There is also a risk you could enter negative equity if the housing market sees anything amounting to a market downturn. Given the UK economy is in an uncertain position, such an event is possible.
The greater the deposit you put down for a home, the less likely it is that the amount you borrow through a mortgage will become greater than the value of the home itself - i.e. negative equity. But without the buffer of a deposit, negative equity becomes much more likely. It is only a problem if you’re remortgaging or looking to move, so the five-year term of the mortgage product should act as a safeguard against any minor price drops.
There are several positives about the ‘Track Record’ mortgage from Skipton. The key plus is that it could allow you to get on the housing ladder and pay towards your own asset rather than rent.
To be able to access most mortgages available on the market, you have to accumulate a five-figure deposit - something which is simply not possible if you’re pouring a significant proportion of your income into rent. It has also become much harder over the last 12 months given inflation has been eroding the value of money at a rapid rate.
So, Skipton’s offering could open up the housing market to people who would otherwise have to wait for several years to put together a sufficient deposit.
Another good thing about the deal is Skipton’s pledge that it will not set borrowers a repayment rate above their current rent level. It is unclear how the building society will achieve this aim. But if it manages to do so, it should mean you will end up paying less than you would have had to if you continued renting over the term of the mortgage.
Rents have been rising rapidly over the last year. With no solution in sight to the issues facing the sector (like low stock and high buy-to-let mortgages for landlords), it appears as if this trend may continue for some time yet.
Experts’ reactions to Skipton Building Society’s new mortgage product has been mixed - although this is partly due to the fact that we do not yet currently know how it works in practice in what is currently a highly unpredictable housing market.
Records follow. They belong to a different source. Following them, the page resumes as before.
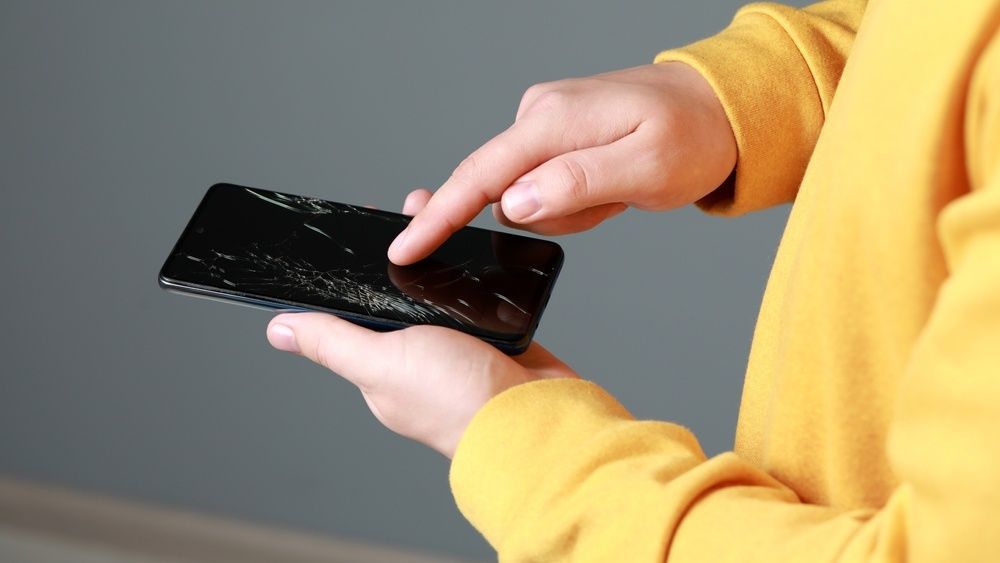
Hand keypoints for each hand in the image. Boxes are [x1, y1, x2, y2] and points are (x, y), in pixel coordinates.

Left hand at [266, 192, 578, 457]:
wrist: (538, 416)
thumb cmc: (458, 400)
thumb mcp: (381, 363)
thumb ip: (333, 341)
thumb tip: (278, 329)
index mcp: (380, 366)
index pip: (354, 311)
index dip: (353, 271)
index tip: (353, 230)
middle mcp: (416, 356)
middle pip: (398, 292)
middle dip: (401, 250)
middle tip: (405, 211)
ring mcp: (457, 345)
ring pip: (439, 288)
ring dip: (440, 252)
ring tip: (440, 215)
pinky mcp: (495, 336)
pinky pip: (477, 294)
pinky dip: (475, 269)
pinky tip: (475, 246)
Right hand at [388, 62, 736, 264]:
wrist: (719, 108)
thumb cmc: (694, 136)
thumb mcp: (648, 168)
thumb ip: (577, 184)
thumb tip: (513, 203)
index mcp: (553, 120)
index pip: (480, 175)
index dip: (439, 216)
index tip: (404, 247)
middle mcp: (538, 114)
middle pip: (504, 192)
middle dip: (553, 215)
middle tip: (612, 202)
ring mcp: (544, 122)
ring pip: (529, 196)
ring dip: (573, 209)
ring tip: (620, 189)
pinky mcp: (554, 135)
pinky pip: (546, 187)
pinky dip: (577, 199)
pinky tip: (612, 183)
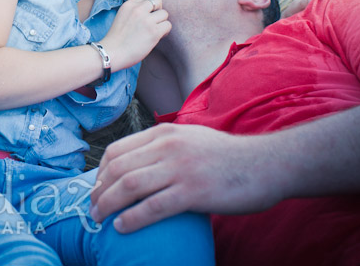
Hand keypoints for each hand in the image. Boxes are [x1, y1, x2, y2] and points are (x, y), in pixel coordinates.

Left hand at [90, 124, 285, 232]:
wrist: (267, 164)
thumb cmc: (229, 157)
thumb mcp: (191, 139)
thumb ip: (165, 146)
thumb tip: (140, 164)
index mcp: (164, 132)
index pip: (117, 150)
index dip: (100, 173)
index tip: (96, 189)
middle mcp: (168, 146)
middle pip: (118, 169)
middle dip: (98, 191)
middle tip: (92, 209)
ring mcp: (180, 168)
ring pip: (129, 186)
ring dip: (108, 205)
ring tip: (100, 220)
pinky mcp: (193, 191)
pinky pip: (152, 207)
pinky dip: (131, 218)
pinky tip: (122, 227)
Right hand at [100, 0, 170, 71]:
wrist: (112, 53)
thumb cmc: (116, 40)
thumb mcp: (121, 17)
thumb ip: (134, 11)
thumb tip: (150, 11)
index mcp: (128, 5)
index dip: (149, 4)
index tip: (147, 14)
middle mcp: (138, 10)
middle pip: (158, 0)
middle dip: (158, 9)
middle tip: (154, 20)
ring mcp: (146, 20)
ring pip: (164, 13)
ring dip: (161, 22)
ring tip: (155, 30)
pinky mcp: (154, 32)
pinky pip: (168, 25)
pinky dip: (165, 31)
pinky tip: (157, 37)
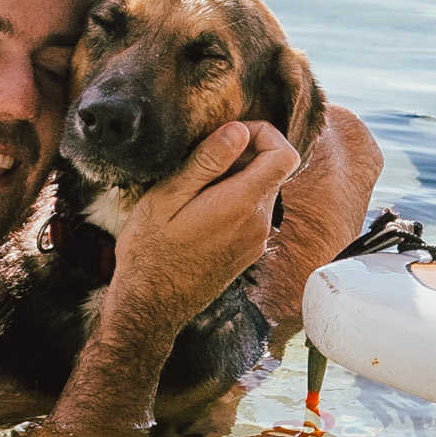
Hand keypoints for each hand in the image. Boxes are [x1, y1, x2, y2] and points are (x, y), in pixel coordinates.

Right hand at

Rachel Springall, a finance expert at the website Moneyfacts, said there would need to be systemic changes to the housing market for the affordability situation to improve for first-time buyers. She said “It is great to see more support for first-time buyers who are struggling to afford a deposit for a mortgage. There are very few 100% LTV mortgages in the market, but even if we were to see more innovative deals surface, affordable housing is very much in short supply, and there need to be significant changes to the market to turn this around.
“There are a few deals that will help first-time buyers get on to the property ladder with family assistance, such as the Barclays’ ‘springboard’ mortgage – however, its vital applicants and family members ensure they understand the arrangement before they commit. It is imperative borrowers compare the overall true cost of a deal and attempt to save on the upfront cost if they have used up most of their savings on a deposit, legal fees, or moving costs.”
Andrew Montlake, managing director of mortgage broker Coreco, said: “There are many potential buyers who have proved they can afford to pay rent at the current high levels, but just do not have the means to meet ever-increasing deposit levels and feel constantly at the mercy of rising rents.
“Whilst I have had some concerns in the past, the time now seems right for a new type of 100% mortgage, one that is underwritten prudently and where affordability is carefully taken into account.”
He added: “This new product will not be suitable for everyone, but it will help some of the new generation of home buyers get off the rental treadmill and enjoy the security of owning their own home.”